Hi. My name is David. If you’ve heard of me, there’s a good chance it’s from my Oracle for Absolute Beginners series which I write for Simple Talk. (Either that, or you got here from googling the famous NFL sportsman who has the same name as me. Poor guy, I bet journalists get us mixed up and ask him Oracle questions after every touchdown! “You played well today … but can you explain Oracle’s implementation of JSON?”)
I have been mentoring some new developers recently, and it has made me realise that I need to revisit my series. Yes, it does a good job of teaching new Oracle developers the basics of the language, but is that enough? That’s like teaching someone the alphabet and expecting them to turn into Shakespeare!
If you are an absolute beginner, you do not just need to learn the what; you also need someone to teach you how to become a developer. What tools do you need? How do you use them? Also, when you are assigned a task, how do you go about attacking it?
Most importantly, what do you do when you run into your first hiccup? Because no matter how well you’ve learned your lessons, once you start writing, running, and maintaining code, you will run into problems; you will fail.
The boxer Mike Tyson once said that everyone has a plan … until they get punched in the face.
I need to train you on what to do when Oracle punches you in the face.
I spend more time looking at error messages than I do looking at my wife. Every developer does. I used to hate them; they used to scare me. I used to see them as a judgment on me, on my skills as a developer. I used to think that the fact that my code was erroring meant that I had failed, that I was inadequate. Trust me; you will feel that way too.

What you need to do =
A - From the Oracle passage, copy out the portion that starts at "The boxer Mike" and ends at "that way too.".
B - In the Oracle passage, who is quoted as saying that everyone has a plan until they get punched in the face?

(Stored entries)
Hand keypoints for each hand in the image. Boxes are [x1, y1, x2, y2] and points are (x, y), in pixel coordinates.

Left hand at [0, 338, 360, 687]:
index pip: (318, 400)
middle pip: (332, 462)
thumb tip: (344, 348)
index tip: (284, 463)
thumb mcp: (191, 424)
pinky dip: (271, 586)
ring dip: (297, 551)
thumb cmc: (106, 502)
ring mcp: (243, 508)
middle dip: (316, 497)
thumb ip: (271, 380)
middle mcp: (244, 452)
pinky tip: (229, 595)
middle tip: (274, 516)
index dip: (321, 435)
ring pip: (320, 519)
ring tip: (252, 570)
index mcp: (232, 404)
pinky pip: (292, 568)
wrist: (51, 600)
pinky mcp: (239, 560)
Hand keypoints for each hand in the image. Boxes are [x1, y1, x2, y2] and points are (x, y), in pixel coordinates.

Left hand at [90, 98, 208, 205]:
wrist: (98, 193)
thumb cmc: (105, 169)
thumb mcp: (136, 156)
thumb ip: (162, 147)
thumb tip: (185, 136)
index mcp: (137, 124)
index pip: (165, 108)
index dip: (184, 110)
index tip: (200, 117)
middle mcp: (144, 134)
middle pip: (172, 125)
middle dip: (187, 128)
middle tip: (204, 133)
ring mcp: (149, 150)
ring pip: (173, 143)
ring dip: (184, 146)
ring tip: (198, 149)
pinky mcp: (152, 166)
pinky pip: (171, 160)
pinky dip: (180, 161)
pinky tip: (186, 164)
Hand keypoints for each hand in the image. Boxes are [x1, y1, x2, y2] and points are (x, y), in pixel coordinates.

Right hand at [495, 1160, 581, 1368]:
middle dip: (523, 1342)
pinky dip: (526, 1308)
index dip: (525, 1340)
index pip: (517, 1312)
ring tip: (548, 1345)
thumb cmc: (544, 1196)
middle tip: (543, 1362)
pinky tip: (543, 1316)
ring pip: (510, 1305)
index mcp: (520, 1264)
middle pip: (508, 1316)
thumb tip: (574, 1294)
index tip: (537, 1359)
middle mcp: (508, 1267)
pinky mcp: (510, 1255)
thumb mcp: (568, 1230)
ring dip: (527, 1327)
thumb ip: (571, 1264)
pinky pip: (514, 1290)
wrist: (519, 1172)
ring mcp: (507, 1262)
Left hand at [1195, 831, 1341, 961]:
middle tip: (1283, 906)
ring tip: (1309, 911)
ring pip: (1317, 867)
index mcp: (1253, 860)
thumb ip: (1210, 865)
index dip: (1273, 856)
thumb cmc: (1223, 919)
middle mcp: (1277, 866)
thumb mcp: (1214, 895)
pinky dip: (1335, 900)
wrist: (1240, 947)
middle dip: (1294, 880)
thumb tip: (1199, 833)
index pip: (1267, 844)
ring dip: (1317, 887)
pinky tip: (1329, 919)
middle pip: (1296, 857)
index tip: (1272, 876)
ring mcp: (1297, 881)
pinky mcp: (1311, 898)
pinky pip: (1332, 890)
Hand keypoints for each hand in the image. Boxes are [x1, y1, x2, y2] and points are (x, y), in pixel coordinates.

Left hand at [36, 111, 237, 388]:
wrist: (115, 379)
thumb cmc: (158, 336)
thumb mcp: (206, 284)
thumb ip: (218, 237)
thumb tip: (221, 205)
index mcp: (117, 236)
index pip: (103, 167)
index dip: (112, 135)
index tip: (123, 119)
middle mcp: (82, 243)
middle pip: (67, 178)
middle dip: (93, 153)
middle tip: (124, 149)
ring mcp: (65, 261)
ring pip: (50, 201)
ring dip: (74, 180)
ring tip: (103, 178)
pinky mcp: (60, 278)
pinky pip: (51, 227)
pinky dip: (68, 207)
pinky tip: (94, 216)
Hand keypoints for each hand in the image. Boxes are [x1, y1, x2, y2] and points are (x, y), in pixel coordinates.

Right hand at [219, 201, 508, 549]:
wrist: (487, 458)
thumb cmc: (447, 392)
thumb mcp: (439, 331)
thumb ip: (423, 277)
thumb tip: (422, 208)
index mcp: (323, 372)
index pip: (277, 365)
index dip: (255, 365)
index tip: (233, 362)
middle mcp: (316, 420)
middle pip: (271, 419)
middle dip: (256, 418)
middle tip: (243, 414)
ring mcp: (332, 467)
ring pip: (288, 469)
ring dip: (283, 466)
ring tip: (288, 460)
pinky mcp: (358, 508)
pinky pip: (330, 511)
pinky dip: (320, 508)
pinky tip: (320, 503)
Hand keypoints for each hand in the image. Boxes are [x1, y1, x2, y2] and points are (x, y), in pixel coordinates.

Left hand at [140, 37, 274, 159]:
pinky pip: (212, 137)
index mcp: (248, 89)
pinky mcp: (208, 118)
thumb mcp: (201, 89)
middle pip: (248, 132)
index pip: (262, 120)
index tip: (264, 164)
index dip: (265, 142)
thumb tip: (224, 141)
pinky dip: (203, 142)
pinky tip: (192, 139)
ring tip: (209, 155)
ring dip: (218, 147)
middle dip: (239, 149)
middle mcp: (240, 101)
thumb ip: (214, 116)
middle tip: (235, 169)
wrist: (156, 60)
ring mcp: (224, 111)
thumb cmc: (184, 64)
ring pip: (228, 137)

Task responses =
A -
The boxer Mike Tyson once said that everyone has a plan … until they get punched in the face.
I need to train you on what to do when Oracle punches you in the face.
I spend more time looking at error messages than I do looking at my wife. Every developer does. I used to hate them; they used to scare me. I used to see them as a judgment on me, on my skills as a developer. I used to think that the fact that my code was erroring meant that I had failed, that I was inadequate. Trust me; you will feel that way too.

B - The boxer Mike Tyson.